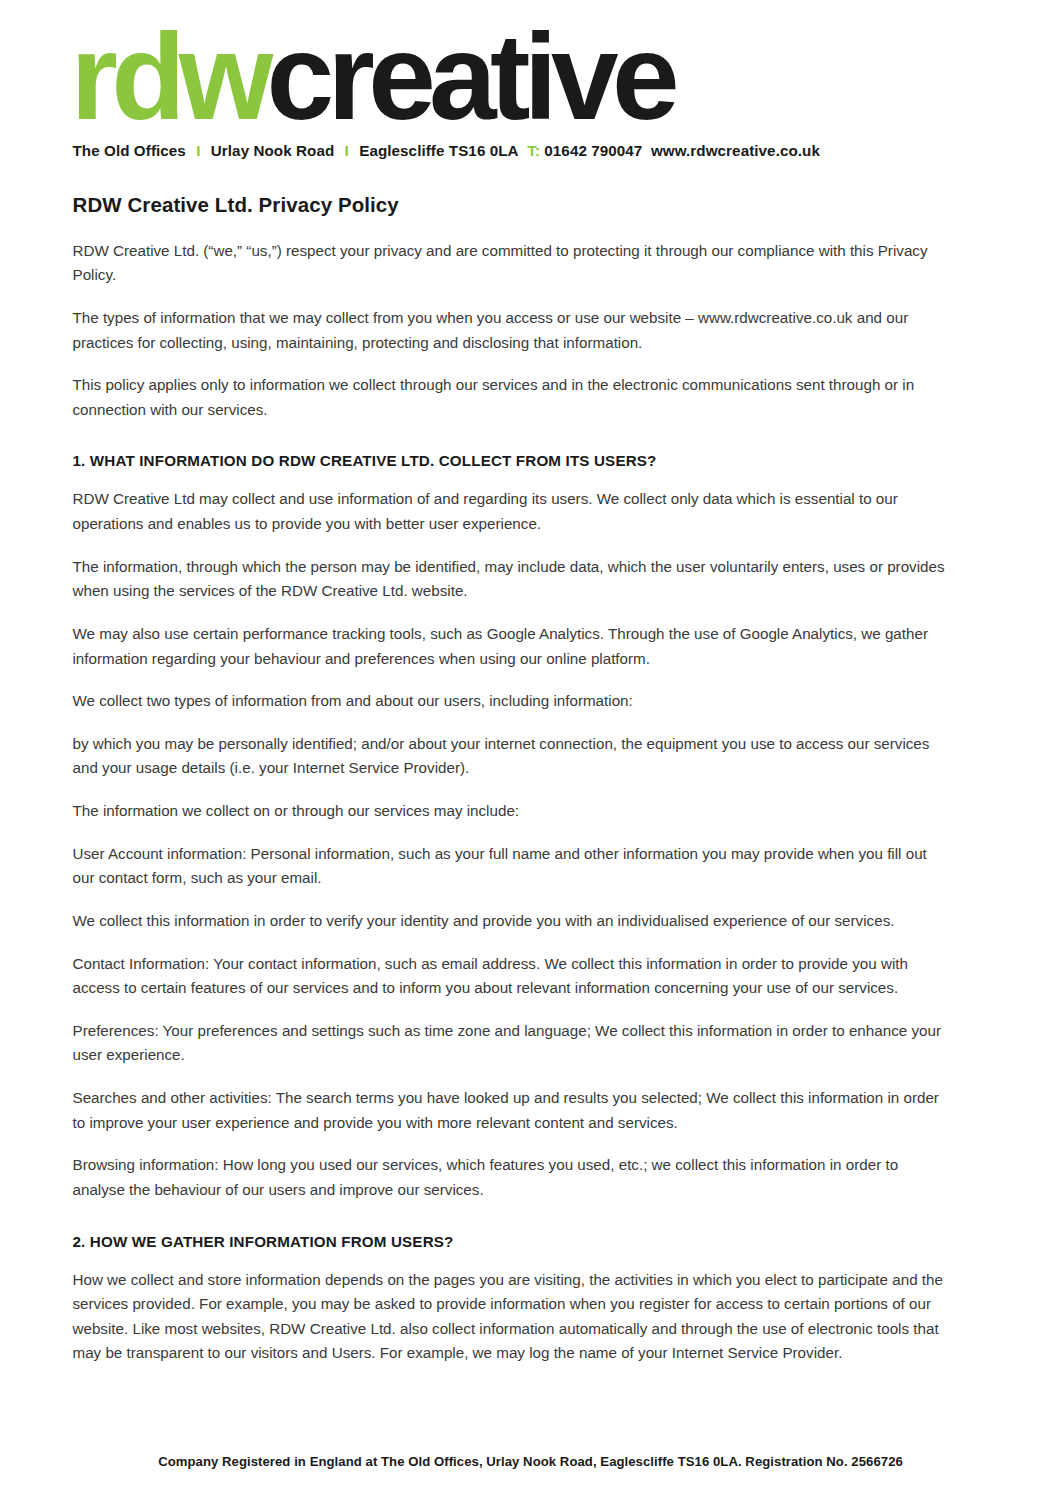rdw creative
The Old Offices I Urlay Nook Road I Eaglescliffe TS16 0LA T: 01642 790047 www.rdwcreative.co.uk
RDW Creative Ltd. Privacy Policy
RDW Creative Ltd. (“we,” “us,”) respect your privacy and are committed to protecting it through our compliance with this Privacy Policy.
The types of information that we may collect from you when you access or use our website – www.rdwcreative.co.uk and our practices for collecting, using, maintaining, protecting and disclosing that information.
This policy applies only to information we collect through our services and in the electronic communications sent through or in connection with our services.
1. What information do RDW Creative Ltd. collect from its users?
RDW Creative Ltd may collect and use information of and regarding its users. We collect only data which is essential to our operations and enables us to provide you with better user experience.
The information, through which the person may be identified, may include data, which the user voluntarily enters, uses or provides when using the services of the RDW Creative Ltd. website.
We may also use certain performance tracking tools, such as Google Analytics. Through the use of Google Analytics, we gather information regarding your behaviour and preferences when using our online platform.
We collect two types of information from and about our users, including information:
by which you may be personally identified; and/or about your internet connection, the equipment you use to access our services and your usage details (i.e. your Internet Service Provider).
The information we collect on or through our services may include:
User Account information: Personal information, such as your full name and other information you may provide when you fill out our contact form, such as your email.
We collect this information in order to verify your identity and provide you with an individualised experience of our services.
Contact Information: Your contact information, such as email address. We collect this information in order to provide you with access to certain features of our services and to inform you about relevant information concerning your use of our services.
Preferences: Your preferences and settings such as time zone and language; We collect this information in order to enhance your user experience.
Searches and other activities: The search terms you have looked up and results you selected; We collect this information in order to improve your user experience and provide you with more relevant content and services.
Browsing information: How long you used our services, which features you used, etc.; we collect this information in order to analyse the behaviour of our users and improve our services.
2. How we gather information from users?
How we collect and store information depends on the pages you are visiting, the activities in which you elect to participate and the services provided. For example, you may be asked to provide information when you register for access to certain portions of our website. Like most websites, RDW Creative Ltd. also collect information automatically and through the use of electronic tools that may be transparent to our visitors and Users. For example, we may log the name of your Internet Service Provider.
Company Registered in England at The Old Offices, Urlay Nook Road, Eaglescliffe TS16 0LA. Registration No. 2566726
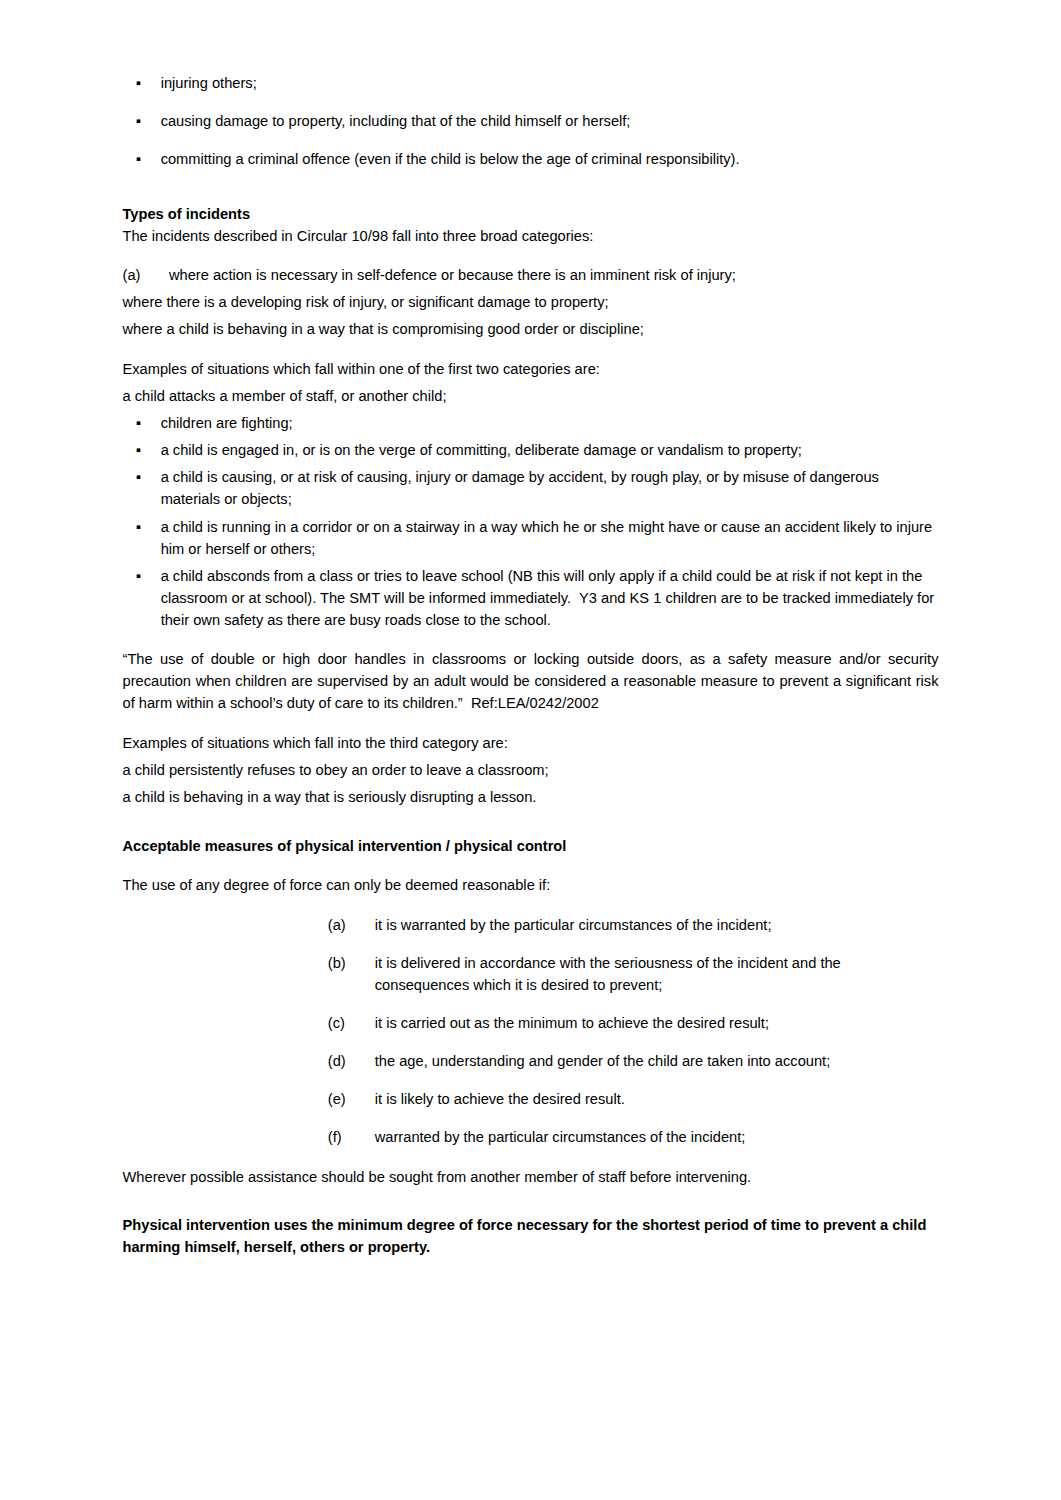injuring others;
causing damage to property, including that of the child himself or herself;
committing a criminal offence (even if the child is below the age of criminal responsibility).
Types of incidents
The incidents described in Circular 10/98 fall into three broad categories:
(a) where action is necessary in self-defence or because there is an imminent risk of injury;
where there is a developing risk of injury, or significant damage to property;
where a child is behaving in a way that is compromising good order or discipline;
Examples of situations which fall within one of the first two categories are:
a child attacks a member of staff, or another child;
children are fighting;
a child is engaged in, or is on the verge of committing, deliberate damage or vandalism to property;
a child is causing, or at risk of causing, injury or damage by accident, by rough play, or by misuse of dangerous materials or objects;
a child is running in a corridor or on a stairway in a way which he or she might have or cause an accident likely to injure him or herself or others;
a child absconds from a class or tries to leave school (NB this will only apply if a child could be at risk if not kept in the classroom or at school). The SMT will be informed immediately. Y3 and KS 1 children are to be tracked immediately for their own safety as there are busy roads close to the school.
“The use of double or high door handles in classrooms or locking outside doors, as a safety measure and/or security precaution when children are supervised by an adult would be considered a reasonable measure to prevent a significant risk of harm within a school’s duty of care to its children.” Ref:LEA/0242/2002
Examples of situations which fall into the third category are:
a child persistently refuses to obey an order to leave a classroom;
a child is behaving in a way that is seriously disrupting a lesson.
Acceptable measures of physical intervention / physical control
The use of any degree of force can only be deemed reasonable if:
(a)
it is warranted by the particular circumstances of the incident;
(b)
it is delivered in accordance with the seriousness of the incident and the consequences which it is desired to prevent;
(c)
it is carried out as the minimum to achieve the desired result;
(d)
the age, understanding and gender of the child are taken into account;
(e)
it is likely to achieve the desired result.
(f)
warranted by the particular circumstances of the incident;
Wherever possible assistance should be sought from another member of staff before intervening.
Physical intervention uses the minimum degree of force necessary for the shortest period of time to prevent a child harming himself, herself, others or property.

=== What you should do ===
The records must come back exactly, with their pictures removed.

=== Output ===
rdw creative
The Old Offices I Urlay Nook Road I Eaglescliffe TS16 0LA T: 01642 790047 www.rdwcreative.co.uk
RDW Creative Ltd. Privacy Policy
RDW Creative Ltd. (“we,” “us,”) respect your privacy and are committed to protecting it through our compliance with this Privacy Policy.
The types of information that we may collect from you when you access or use our website – www.rdwcreative.co.uk and our practices for collecting, using, maintaining, protecting and disclosing that information.
This policy applies only to information we collect through our services and in the electronic communications sent through or in connection with our services.
1. What information do RDW Creative Ltd. collect from its users?
RDW Creative Ltd may collect and use information of and regarding its users. We collect only data which is essential to our operations and enables us to provide you with better user experience.
The information, through which the person may be identified, may include data, which the user voluntarily enters, uses or provides when using the services of the RDW Creative Ltd. website.
We may also use certain performance tracking tools, such as Google Analytics. Through the use of Google Analytics, we gather information regarding your behaviour and preferences when using our online platform.
We collect two types of information from and about our users, including information:
by which you may be personally identified; and/or about your internet connection, the equipment you use to access our services and your usage details (i.e. your Internet Service Provider).
The information we collect on or through our services may include:
User Account information: Personal information, such as your full name and other information you may provide when you fill out our contact form, such as your email.
We collect this information in order to verify your identity and provide you with an individualised experience of our services.
Contact Information: Your contact information, such as email address. We collect this information in order to provide you with access to certain features of our services and to inform you about relevant information concerning your use of our services.
Preferences: Your preferences and settings such as time zone and language; We collect this information in order to enhance your user experience.
Searches and other activities: The search terms you have looked up and results you selected; We collect this information in order to improve your user experience and provide you with more relevant content and services.
Browsing information: How long you used our services, which features you used, etc.; we collect this information in order to analyse the behaviour of our users and improve our services.
2. How we gather information from users?
How we collect and store information depends on the pages you are visiting, the activities in which you elect to participate and the services provided. For example, you may be asked to provide information when you register for access to certain portions of our website. Like most websites, RDW Creative Ltd. also collect information automatically and through the use of electronic tools that may be transparent to our visitors and Users. For example, we may log the name of your Internet Service Provider.
Company Registered in England at The Old Offices, Urlay Nook Road, Eaglescliffe TS16 0LA. Registration No. 2566726
injuring others;
causing damage to property, including that of the child himself or herself;
committing a criminal offence (even if the child is below the age of criminal responsibility).
Types of incidents
The incidents described in Circular 10/98 fall into three broad categories:
(a) where action is necessary in self-defence or because there is an imminent risk of injury;
where there is a developing risk of injury, or significant damage to property;
where a child is behaving in a way that is compromising good order or discipline;
Examples of situations which fall within one of the first two categories are:
a child attacks a member of staff, or another child;
children are fighting;
a child is engaged in, or is on the verge of committing, deliberate damage or vandalism to property;
a child is causing, or at risk of causing, injury or damage by accident, by rough play, or by misuse of dangerous materials or objects;
a child is running in a corridor or on a stairway in a way which he or she might have or cause an accident likely to injure him or herself or others;
a child absconds from a class or tries to leave school (NB this will only apply if a child could be at risk if not kept in the classroom or at school). The SMT will be informed immediately. Y3 and KS 1 children are to be tracked immediately for their own safety as there are busy roads close to the school.
“The use of double or high door handles in classrooms or locking outside doors, as a safety measure and/or security precaution when children are supervised by an adult would be considered a reasonable measure to prevent a significant risk of harm within a school’s duty of care to its children.” Ref:LEA/0242/2002
Examples of situations which fall into the third category are:
a child persistently refuses to obey an order to leave a classroom;
a child is behaving in a way that is seriously disrupting a lesson.
Acceptable measures of physical intervention / physical control
The use of any degree of force can only be deemed reasonable if:
(a)
it is warranted by the particular circumstances of the incident;
(b)
it is delivered in accordance with the seriousness of the incident and the consequences which it is desired to prevent;
(c)
it is carried out as the minimum to achieve the desired result;
(d)
the age, understanding and gender of the child are taken into account;
(e)
it is likely to achieve the desired result.
(f)
warranted by the particular circumstances of the incident;
Wherever possible assistance should be sought from another member of staff before intervening.
Physical intervention uses the minimum degree of force necessary for the shortest period of time to prevent a child harming himself, herself, others or property.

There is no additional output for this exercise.